Demonstrations in Peru demanding the resignation of President Dina Boluarte leave 67 people hospitalized in four days of roadblocks and mobilizations in different regions of the country, the Ministry of Health reported on Sunday.
Text: RFI / AFP
“During public demonstrations at the national level, 67 hospitalizations are reported. All patients receive permanent medical care,” the Ministry said on its Twitter account.
The report from the portfolio between January 4 and 8 indicated that most of the hospitalized people (62 hospitalized) are in the Andean city of Puno (southeast), where on Friday and Saturday there were strong clashes between protesters and members of law enforcement.
The protests against the new government resumed on Wednesday after a break for the end of the year holidays.
Protesters maintained roadblocks on Sunday in six of Peru’s 24 departments, including tourist regions such as Puno, on the shores of Lake Titicaca; Cusco, Arequipa, Madre de Dios, as well as Apurímac and Ucayali.
On Saturday there were strong clashes between demonstrators and the police in the city of Juliaca, in the Pun region -border with Bolivia-, where there was an attempt to take over the airport.
*Read also: Protests return to Peru: more timid, with interrupted traffic and various demands
The Ombudsman’s Office reported 16 injured in the clashes in this region, including four policemen.
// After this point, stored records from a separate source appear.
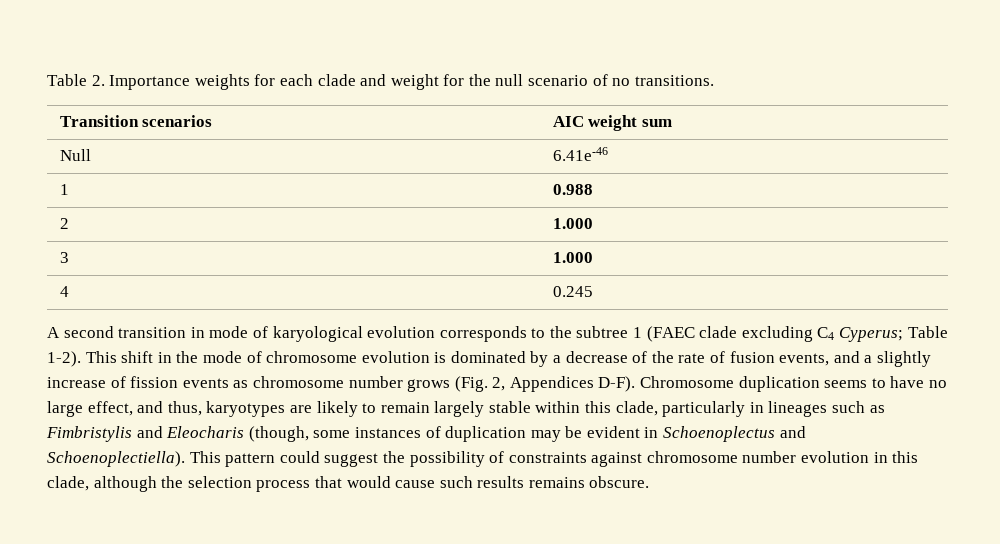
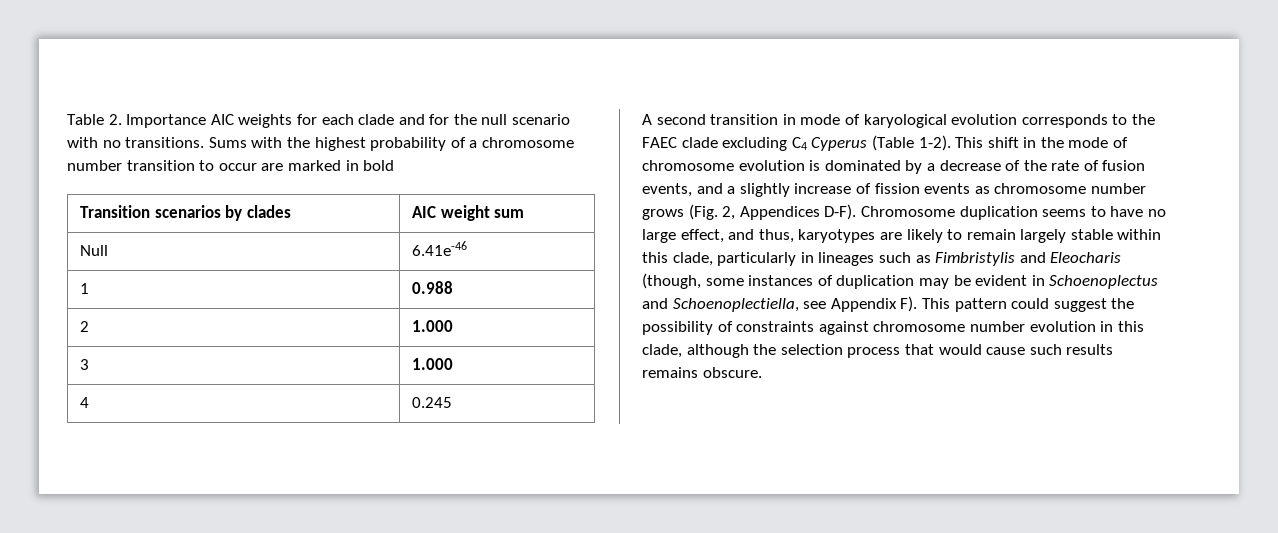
(191, 82) none -> [210,114,234,125] AIC
[390,74,439,90] weight -> (425, 119) none
[592,74,608,86] of -> [67,137,98,148] with
(714, 80) none -> [208,137,574,151] [67,160,395,171] Sums with the highest probability of a chromosome number transition to occur are marked in bold
(213, 121) none -> [225,205,291,221] by clades
[576,326,695,342] subtree 1 (FAEC -> [642,137,677,148] FAEC
[839,326,948,342] Cyperus; Table -> [811,135,914,151] Cyperus (Table
[47,451,185,467] Schoenoplectiella). -> [672,296,918,312] Schoenoplectiella, see Appendix F).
The protests broke out on December 7, after Boluarte, then vice president, took over the government to replace the leftist Pedro Castillo, dismissed by Congress after his failed self-coup when trying to dissolve the Legislative and his arrest on charges of rebellion.
Although she considers herself to be on the left, Boluarte is seen as a “traitor” by the communities and militants who support Castillo. The right-wing sectors that previously promoted her fall now support her.
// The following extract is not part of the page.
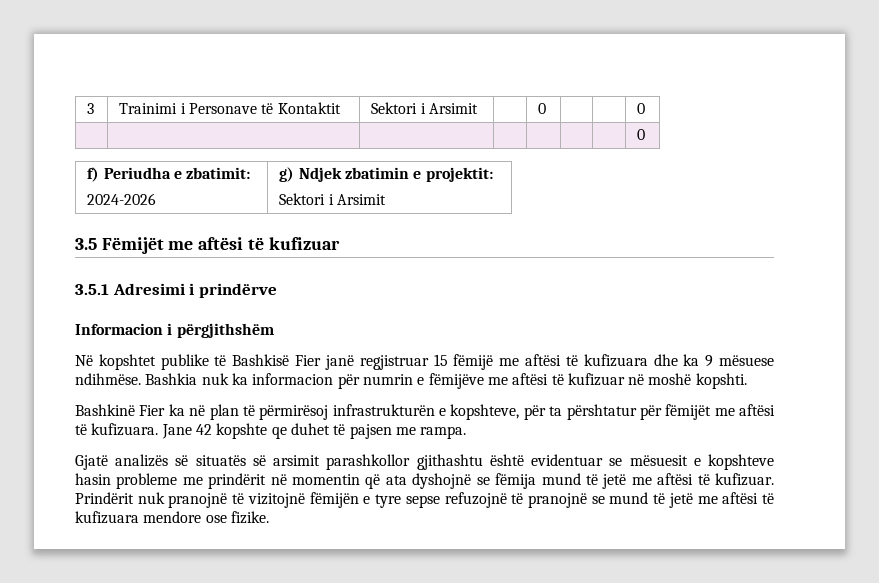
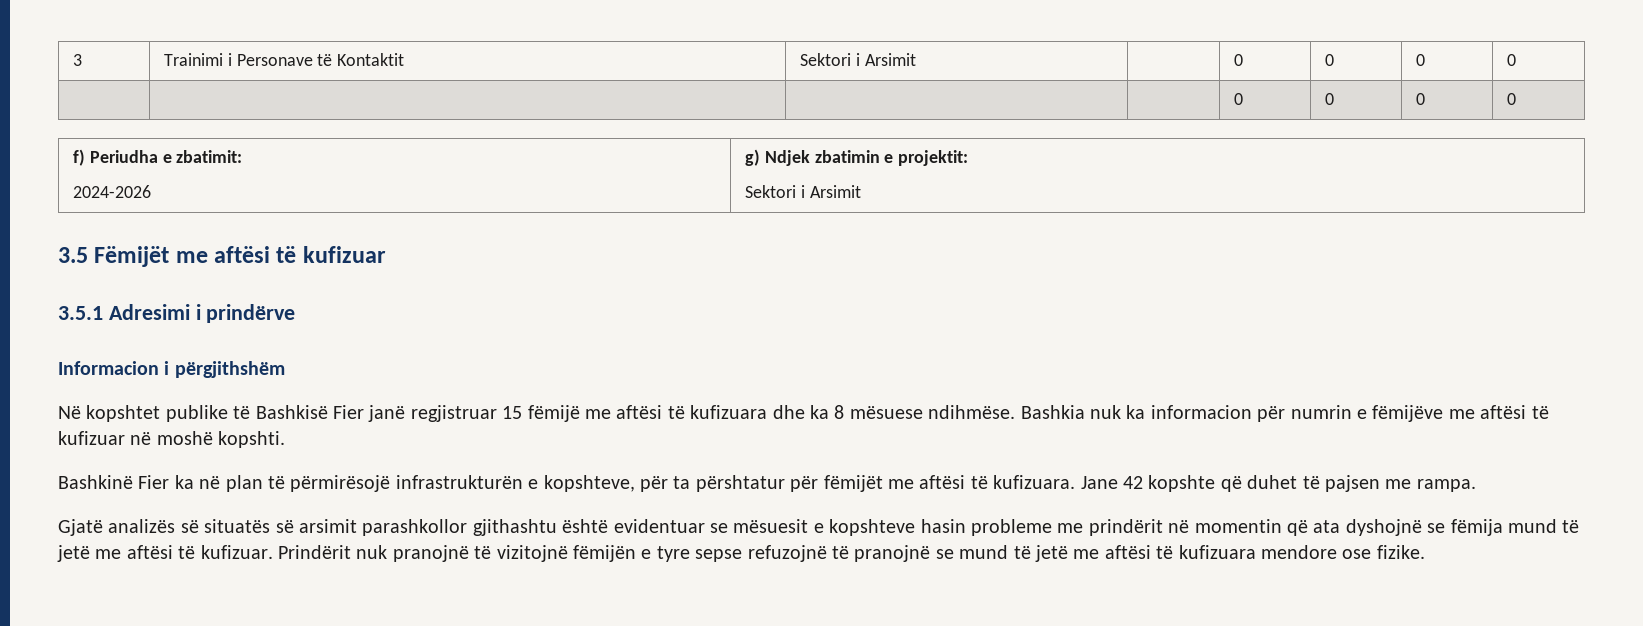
(547, 108) | -> [1324,54,1334,66] [1415,54,1425,66] 0 | 0
(646, 108) | | -> [1233,93,1243,105] [1324,93,1334,105] [1415,93,1425,105] 0 | 0 | 0
[705,355,714,367] 9 -> [834,405,845,419] 8
[259,405,329,420] përmirësoj -> [290,475,391,492] përmirësojë
[271,427,287,439] qe -> [1220,476,1242,492] që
These mobilizations accumulate 22 deaths in almost a month. According to the Minister of Economy, Alex Contreras, this crisis with the roadblocks has generated losses to the country of between 60 and 100 million soles per day (15 to 25 million dollars).
With the aim of concluding a dialogue “to achieve social peace,” Boluarte convened the “National Agreement” next week, a forum that brings together the powers of the State, civil society, religious groups, business unions, and workers.
In an attempt to lower the tension in the streets, Congress approved advancing the 2026 elections to April 2024. But it has not been enough.